» **Exercices**:
1. D'après la notice sur Ignace Gamelin ci-dessous, quelle somme Gamelin investit-il en 1721 dans l'équipement de voyageurs engagés pour les pays d'en haut ?
2. Résumez, s'il vous plaît, la notice sur Ignace Gamelin ci-dessous en deux phrases.

» **Document**:
<<<<

GAMELIN, IGNACE, marchand, receveur des droits du Domaine du roi, capitaine de milice et juge, fils d’Ignace Gamelin* et de Marguerite Le Moyne, né le 10 décembre 1698 dans la paroisse Saint-François-Xavier (Batiscan, Québec) ; il épousa à Montréal, le 31 janvier 1731, Marie-Louise Dufrost de La Gemerais, sœur de Marie-Marguerite, et ils eurent 15 enfants ; décédé à Montréal, le 9 mars 1771.
Ignace est un des membres de cette grande famille des Gamelin, marchands bien en vue en Nouvelle-France. Initié jeune au commerce, il commence sa carrière d’homme d’affaires au début des années 1720, au moment où il semble succéder à son père, marchand à Montréal. Il élargit bientôt son champ d’action en s’associant à Charles Nolan* Lamarque et, en 1721, il investit 24 000 livres tournois dans l’équipement de voyageurs engagés pour se rendre dans les pays d’en haut. Dès lors, il démontre un esprit d’entreprise qui lui permettra de devenir une des figures marquantes du commerce des fourrures au xviiie siècle.
L’intérêt de Gamelin pour le commerce des fourrures devait l’amener à participer à la grande aventure de Pierre Gaultier* de Varennes et de La Vérendrye, oncle de son épouse. Bien que commandant du poste de l’Ouest et théoriquement détenteur du monopole du commerce des fourrures dans la région du lac Ouinipigon (Winnipeg), ce dernier manque de fonds pour réaliser le vieux rêve de découvrir la mer de l’Ouest. Il réussit à intéresser Gamelin qui consent alors à investir dans l’entreprise. En 1731, La Vérendrye forme une société de neuf membres, composée de quatre sous-sociétés distinctes, à laquelle Gamelin adhère. Dès la première expédition, Gamelin et Nolan Lamarque sont fournisseurs pour 33 000 livres tournois de marchandises de traite, payables en peaux de castor, au prix des marchands de Montréal, au retour des canots en août de l’année suivante. Au printemps de 1734, une nouvelle société remplace celle de 1731 ; Gamelin et Nolan Lamarque y participent encore, fournissant pour 26 405 livres tournois de marchandises. Les découvertes ne se faisant pas au rythme souhaité, on convient, le 18 mai 1735, de constituer une nouvelle société pour trois ans. Ce nouveau contrat stipule que La Vérendrye ne s’occupera que de la découverte, laissant à ses associés l’exploitation et le commerce. En quelque sorte, La Vérendrye afferme ses postes aux « marchands-équipeurs » en retour d’un traitement annuel de 3 000# ; les associés devront, de plus, payer au gouverneur Beauharnois* la ferme du poste Kaministiquia (Thunder Bay, Ontario). La société s’engage également à prendre toutes les marchandises de traite dans les magasins de Gamelin et de Nolan Lamarque lesquels, pour cette seule année, investissent plus de 50 000 livres tournois. Lorsque, le 21 avril 1738, une autre société remplace celle de 1735, les termes de l’entente demeurent sensiblement les mêmes.

>>>>

» **Matériel fourni**:
<<<<

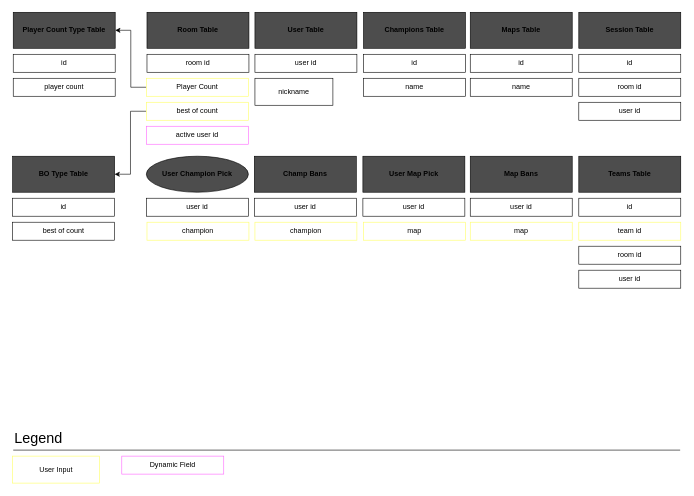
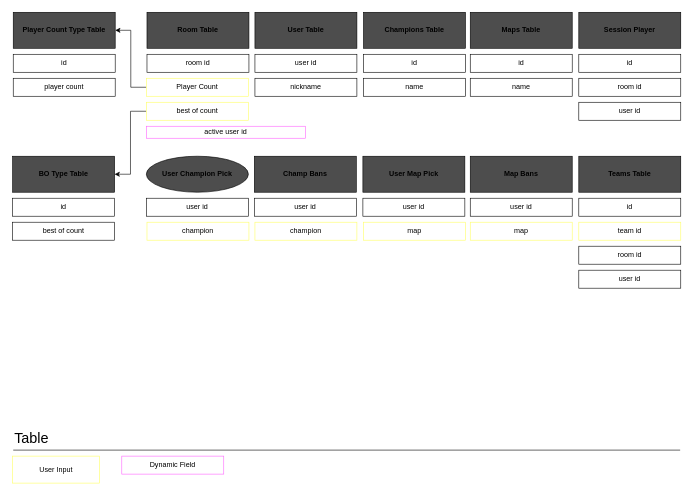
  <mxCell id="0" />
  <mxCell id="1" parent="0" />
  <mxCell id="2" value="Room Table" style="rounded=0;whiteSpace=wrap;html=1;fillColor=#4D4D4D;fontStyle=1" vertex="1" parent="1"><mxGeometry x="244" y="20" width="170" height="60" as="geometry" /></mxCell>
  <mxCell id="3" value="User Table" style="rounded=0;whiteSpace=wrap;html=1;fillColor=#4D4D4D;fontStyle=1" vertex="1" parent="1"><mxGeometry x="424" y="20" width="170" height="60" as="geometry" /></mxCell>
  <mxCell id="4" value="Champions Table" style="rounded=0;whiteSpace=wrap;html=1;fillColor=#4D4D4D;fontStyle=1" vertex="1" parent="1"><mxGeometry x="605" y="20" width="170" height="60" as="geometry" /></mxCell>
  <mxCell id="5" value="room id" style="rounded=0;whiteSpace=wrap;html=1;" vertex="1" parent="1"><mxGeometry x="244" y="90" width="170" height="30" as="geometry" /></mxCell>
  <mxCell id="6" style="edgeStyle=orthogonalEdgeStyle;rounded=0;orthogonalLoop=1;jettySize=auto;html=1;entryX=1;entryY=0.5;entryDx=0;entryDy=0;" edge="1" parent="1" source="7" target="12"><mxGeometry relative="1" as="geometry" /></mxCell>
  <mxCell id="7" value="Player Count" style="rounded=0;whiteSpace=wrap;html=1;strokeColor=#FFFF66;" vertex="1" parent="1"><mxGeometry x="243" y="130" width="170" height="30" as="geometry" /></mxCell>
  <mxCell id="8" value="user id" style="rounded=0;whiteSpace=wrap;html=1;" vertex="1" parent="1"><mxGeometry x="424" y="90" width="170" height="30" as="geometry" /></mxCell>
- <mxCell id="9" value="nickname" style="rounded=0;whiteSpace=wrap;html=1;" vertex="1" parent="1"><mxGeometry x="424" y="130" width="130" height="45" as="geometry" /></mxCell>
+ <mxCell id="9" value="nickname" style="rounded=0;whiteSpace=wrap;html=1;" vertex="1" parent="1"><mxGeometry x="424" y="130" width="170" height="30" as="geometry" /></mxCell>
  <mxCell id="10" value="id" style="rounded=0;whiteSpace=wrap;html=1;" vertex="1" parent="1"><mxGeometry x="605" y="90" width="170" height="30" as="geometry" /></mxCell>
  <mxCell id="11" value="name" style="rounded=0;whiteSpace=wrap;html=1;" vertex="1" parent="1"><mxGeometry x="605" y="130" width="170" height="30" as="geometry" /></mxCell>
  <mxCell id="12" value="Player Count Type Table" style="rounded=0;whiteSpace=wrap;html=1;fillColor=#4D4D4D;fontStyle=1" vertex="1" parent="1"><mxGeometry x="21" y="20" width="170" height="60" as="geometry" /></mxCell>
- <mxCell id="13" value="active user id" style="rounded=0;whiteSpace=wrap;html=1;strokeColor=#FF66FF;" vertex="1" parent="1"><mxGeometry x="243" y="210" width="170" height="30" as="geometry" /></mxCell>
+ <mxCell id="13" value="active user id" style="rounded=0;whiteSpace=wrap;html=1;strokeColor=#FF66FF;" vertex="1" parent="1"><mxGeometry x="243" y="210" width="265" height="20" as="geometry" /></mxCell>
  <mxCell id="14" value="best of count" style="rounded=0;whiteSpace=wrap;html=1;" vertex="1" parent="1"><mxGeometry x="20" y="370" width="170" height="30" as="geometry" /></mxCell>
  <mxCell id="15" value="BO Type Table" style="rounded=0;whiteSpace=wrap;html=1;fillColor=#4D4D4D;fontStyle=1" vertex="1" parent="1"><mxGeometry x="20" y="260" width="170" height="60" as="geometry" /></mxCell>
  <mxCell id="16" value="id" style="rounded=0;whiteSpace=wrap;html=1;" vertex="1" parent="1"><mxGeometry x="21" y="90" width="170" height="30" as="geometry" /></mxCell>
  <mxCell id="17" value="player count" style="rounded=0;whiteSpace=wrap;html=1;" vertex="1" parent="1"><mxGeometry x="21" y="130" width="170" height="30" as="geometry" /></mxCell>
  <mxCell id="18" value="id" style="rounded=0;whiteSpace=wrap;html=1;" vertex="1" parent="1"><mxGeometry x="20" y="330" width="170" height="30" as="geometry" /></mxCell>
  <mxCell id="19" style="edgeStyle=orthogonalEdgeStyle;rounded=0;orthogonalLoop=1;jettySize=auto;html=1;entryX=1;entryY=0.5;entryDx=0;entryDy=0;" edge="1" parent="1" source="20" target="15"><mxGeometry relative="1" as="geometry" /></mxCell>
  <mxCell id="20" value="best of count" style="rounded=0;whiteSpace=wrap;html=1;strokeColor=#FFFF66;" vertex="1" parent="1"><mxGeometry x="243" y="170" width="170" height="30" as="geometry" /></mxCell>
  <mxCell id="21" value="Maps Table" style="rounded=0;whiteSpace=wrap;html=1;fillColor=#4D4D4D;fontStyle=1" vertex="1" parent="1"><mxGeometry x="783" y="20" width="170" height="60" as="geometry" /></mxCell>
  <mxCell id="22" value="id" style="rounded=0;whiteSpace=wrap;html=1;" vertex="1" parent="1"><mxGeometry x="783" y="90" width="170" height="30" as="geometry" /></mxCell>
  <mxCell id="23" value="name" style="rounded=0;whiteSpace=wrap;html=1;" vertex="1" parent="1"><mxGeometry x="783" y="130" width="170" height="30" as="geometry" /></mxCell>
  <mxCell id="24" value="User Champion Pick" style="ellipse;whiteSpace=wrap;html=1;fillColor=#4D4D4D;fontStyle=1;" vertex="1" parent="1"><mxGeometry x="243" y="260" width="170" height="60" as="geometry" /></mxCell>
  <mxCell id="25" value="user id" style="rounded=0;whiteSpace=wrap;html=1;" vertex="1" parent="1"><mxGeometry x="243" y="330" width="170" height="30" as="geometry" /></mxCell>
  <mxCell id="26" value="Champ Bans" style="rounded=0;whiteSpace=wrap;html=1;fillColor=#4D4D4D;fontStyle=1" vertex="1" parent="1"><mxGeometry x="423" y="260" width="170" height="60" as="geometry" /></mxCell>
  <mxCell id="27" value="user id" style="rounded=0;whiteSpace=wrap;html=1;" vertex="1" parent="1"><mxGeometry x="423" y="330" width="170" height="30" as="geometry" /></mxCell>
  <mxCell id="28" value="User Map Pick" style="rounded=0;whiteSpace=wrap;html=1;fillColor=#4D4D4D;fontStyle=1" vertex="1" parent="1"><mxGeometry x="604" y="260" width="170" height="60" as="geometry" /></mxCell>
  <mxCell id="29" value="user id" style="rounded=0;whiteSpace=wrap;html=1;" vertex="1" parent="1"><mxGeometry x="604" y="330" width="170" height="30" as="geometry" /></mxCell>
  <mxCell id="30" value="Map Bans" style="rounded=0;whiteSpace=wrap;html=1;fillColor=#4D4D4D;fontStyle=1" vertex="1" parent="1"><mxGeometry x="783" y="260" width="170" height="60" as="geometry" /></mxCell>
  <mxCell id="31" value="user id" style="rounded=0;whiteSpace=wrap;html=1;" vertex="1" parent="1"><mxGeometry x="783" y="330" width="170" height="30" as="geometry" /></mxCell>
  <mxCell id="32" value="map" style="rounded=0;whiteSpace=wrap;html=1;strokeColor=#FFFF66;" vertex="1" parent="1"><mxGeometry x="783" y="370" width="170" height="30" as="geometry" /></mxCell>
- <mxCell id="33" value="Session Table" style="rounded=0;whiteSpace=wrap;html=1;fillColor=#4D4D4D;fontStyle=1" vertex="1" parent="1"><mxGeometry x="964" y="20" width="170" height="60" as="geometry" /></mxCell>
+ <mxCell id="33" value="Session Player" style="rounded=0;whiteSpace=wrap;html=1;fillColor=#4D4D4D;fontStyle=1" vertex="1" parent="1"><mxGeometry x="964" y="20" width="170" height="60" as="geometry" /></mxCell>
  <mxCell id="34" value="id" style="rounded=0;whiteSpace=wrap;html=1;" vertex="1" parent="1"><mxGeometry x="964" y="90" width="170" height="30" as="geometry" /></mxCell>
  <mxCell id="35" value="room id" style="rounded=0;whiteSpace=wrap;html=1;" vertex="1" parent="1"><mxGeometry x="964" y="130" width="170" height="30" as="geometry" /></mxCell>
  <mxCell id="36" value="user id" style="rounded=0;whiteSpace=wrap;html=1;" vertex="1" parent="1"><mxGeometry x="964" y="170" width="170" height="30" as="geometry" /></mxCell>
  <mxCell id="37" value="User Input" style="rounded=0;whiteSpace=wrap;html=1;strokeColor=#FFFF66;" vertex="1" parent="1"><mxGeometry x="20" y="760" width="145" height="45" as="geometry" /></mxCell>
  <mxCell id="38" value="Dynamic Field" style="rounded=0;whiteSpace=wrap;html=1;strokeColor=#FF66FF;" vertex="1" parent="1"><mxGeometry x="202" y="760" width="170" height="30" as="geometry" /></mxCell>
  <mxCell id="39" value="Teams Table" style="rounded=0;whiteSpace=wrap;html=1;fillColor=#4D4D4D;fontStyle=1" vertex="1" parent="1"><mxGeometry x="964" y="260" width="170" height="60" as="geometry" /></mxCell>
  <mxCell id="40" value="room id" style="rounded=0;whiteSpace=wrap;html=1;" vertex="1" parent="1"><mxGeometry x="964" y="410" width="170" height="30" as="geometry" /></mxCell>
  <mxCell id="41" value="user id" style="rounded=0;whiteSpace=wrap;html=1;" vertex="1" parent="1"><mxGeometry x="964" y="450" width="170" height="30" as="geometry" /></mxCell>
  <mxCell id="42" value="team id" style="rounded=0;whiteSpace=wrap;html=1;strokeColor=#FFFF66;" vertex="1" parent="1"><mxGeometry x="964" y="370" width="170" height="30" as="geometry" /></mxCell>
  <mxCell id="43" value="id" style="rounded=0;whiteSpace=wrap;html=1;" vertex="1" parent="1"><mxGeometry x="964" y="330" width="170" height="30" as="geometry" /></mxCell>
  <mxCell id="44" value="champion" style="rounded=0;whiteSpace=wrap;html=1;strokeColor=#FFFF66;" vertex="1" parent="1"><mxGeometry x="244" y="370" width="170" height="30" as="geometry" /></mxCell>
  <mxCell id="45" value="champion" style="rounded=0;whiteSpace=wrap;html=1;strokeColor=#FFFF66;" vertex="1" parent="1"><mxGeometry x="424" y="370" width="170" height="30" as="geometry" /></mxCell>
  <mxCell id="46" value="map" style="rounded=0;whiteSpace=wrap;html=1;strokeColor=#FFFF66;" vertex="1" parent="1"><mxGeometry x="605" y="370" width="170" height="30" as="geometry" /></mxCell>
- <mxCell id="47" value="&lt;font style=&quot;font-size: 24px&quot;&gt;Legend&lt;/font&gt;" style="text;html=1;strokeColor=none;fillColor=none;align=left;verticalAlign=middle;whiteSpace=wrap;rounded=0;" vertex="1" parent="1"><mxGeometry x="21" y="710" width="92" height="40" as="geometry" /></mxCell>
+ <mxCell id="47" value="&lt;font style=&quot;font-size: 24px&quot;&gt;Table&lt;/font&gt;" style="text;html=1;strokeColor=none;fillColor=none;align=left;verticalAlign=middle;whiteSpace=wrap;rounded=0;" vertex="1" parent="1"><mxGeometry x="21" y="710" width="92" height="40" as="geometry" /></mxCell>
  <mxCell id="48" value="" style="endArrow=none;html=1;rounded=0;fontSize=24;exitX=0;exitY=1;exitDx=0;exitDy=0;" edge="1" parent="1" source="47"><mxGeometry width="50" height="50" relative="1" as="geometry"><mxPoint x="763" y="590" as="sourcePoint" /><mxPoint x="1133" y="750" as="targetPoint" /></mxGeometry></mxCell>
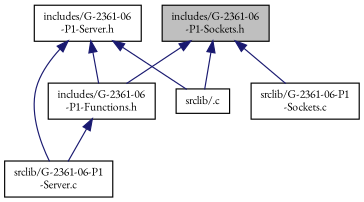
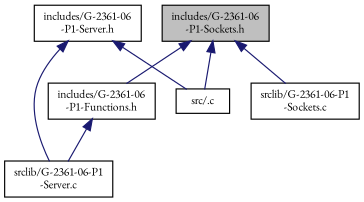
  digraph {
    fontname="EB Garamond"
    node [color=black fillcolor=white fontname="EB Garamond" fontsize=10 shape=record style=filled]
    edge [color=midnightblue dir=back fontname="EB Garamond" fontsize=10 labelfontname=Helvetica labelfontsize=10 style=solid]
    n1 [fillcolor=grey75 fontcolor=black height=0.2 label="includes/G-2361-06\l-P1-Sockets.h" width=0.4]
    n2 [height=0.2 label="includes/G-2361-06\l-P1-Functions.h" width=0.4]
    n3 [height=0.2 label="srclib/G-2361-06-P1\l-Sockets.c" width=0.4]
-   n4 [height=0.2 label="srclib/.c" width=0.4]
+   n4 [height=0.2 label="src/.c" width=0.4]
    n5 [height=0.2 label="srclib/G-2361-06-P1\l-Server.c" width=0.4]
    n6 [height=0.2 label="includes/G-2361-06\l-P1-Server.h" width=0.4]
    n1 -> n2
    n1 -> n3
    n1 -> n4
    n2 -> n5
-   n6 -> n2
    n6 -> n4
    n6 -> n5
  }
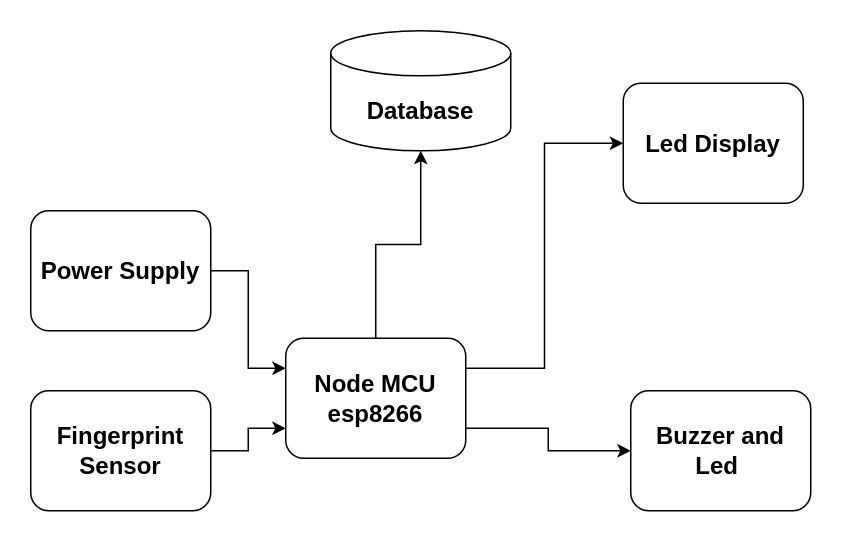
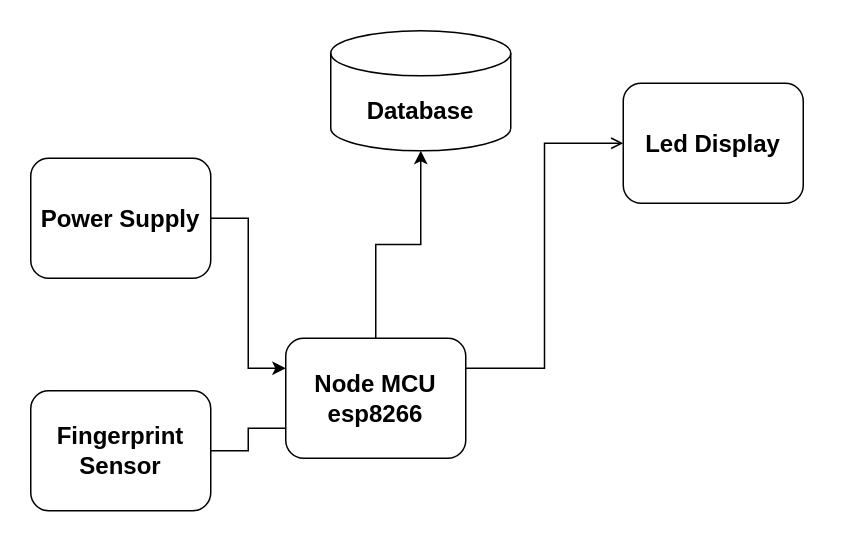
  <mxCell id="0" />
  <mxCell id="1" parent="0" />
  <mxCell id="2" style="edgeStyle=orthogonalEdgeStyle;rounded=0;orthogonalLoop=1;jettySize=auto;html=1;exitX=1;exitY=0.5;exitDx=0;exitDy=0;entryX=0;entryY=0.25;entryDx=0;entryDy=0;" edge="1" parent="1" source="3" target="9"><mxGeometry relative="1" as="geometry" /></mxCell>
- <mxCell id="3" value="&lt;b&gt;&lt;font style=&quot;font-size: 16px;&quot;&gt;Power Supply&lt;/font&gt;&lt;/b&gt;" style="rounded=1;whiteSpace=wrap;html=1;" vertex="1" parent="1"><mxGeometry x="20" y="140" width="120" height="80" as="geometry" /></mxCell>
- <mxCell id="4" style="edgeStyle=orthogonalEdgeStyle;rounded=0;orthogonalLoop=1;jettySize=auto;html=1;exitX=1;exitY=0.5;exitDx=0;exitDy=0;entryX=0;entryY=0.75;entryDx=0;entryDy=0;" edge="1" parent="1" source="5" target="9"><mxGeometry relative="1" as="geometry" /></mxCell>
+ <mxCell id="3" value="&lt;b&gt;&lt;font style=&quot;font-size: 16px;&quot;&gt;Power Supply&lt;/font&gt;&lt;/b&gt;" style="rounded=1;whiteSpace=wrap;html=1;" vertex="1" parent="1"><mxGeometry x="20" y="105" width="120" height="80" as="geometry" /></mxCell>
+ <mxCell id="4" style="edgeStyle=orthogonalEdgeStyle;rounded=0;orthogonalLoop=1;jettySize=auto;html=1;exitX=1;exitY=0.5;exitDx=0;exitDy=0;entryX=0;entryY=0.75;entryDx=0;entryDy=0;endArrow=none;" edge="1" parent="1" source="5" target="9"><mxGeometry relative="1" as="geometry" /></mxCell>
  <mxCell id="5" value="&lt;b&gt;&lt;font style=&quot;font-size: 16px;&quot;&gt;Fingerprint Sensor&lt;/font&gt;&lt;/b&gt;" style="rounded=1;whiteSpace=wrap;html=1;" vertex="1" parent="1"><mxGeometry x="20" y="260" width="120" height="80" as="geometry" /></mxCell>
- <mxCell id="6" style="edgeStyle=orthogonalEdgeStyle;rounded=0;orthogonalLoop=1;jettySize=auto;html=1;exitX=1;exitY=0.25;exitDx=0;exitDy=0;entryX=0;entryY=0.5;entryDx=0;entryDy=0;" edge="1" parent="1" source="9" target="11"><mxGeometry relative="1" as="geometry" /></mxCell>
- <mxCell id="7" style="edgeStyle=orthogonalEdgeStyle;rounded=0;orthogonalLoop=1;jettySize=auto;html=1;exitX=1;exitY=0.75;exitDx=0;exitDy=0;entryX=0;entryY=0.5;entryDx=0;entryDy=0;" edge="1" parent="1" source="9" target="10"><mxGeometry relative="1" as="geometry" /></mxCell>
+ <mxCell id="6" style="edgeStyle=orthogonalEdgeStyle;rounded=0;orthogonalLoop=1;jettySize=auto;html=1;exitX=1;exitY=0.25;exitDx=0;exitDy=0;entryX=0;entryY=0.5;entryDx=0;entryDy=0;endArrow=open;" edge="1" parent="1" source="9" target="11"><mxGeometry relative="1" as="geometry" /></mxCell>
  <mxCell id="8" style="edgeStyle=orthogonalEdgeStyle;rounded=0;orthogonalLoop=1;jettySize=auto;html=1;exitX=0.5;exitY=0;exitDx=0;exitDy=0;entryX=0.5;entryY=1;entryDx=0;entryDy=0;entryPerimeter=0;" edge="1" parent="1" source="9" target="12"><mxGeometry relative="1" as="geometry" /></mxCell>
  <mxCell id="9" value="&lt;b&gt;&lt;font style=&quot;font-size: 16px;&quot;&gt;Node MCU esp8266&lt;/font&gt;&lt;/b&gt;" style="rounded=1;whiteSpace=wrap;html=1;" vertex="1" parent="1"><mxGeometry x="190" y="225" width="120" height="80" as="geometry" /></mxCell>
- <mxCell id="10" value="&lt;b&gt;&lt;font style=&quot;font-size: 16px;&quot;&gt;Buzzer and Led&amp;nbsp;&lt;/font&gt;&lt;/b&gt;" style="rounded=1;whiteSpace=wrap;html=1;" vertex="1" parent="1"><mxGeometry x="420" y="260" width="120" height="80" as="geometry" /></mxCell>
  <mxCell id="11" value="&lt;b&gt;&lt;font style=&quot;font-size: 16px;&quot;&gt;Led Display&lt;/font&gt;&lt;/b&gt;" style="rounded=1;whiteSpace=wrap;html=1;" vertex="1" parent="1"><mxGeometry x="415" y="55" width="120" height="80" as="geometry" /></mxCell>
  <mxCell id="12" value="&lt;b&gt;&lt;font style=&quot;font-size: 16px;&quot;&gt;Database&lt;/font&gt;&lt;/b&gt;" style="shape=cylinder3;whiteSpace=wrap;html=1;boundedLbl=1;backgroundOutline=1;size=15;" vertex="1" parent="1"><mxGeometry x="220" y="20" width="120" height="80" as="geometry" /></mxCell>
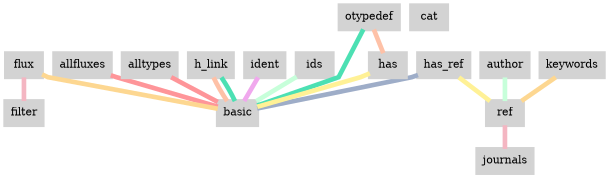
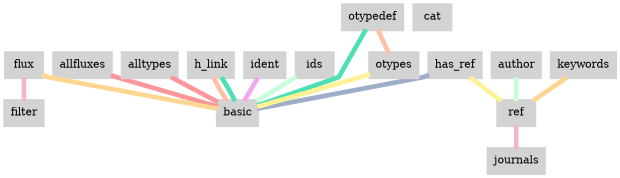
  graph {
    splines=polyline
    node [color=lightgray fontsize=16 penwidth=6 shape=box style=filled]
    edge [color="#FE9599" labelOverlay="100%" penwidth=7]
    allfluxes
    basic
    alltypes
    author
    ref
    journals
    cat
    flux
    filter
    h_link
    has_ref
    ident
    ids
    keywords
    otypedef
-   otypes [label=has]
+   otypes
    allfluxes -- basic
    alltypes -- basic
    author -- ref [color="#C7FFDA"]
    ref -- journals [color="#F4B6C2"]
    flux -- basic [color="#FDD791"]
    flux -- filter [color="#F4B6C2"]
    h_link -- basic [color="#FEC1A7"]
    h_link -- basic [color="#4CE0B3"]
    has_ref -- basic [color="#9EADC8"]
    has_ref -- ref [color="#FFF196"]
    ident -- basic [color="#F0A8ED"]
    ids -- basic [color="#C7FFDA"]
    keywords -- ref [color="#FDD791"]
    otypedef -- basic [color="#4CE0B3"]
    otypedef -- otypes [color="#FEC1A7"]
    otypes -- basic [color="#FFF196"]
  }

>>>>

» **Réponses par tâche**:
1. 24 000 livres tournois.

2. Ignace Gamelin, né en 1698 dans la paroisse Saint-François-Xavier (Batiscan) et mort à Montréal en 1771, fut marchand, receveur des droits du Domaine du roi, capitaine de milice et juge, et son esprit d'entreprise lui permit de devenir une figure marquante du commerce des fourrures au XVIIIe siècle. Associé à Charles Nolan Lamarque, il participa dès 1731 aux sociétés successives formées autour de l'entreprise de La Vérendrye pour découvrir la mer de l'Ouest, en fournissant des marchandises de traite pour des dizaines de milliers de livres tournois.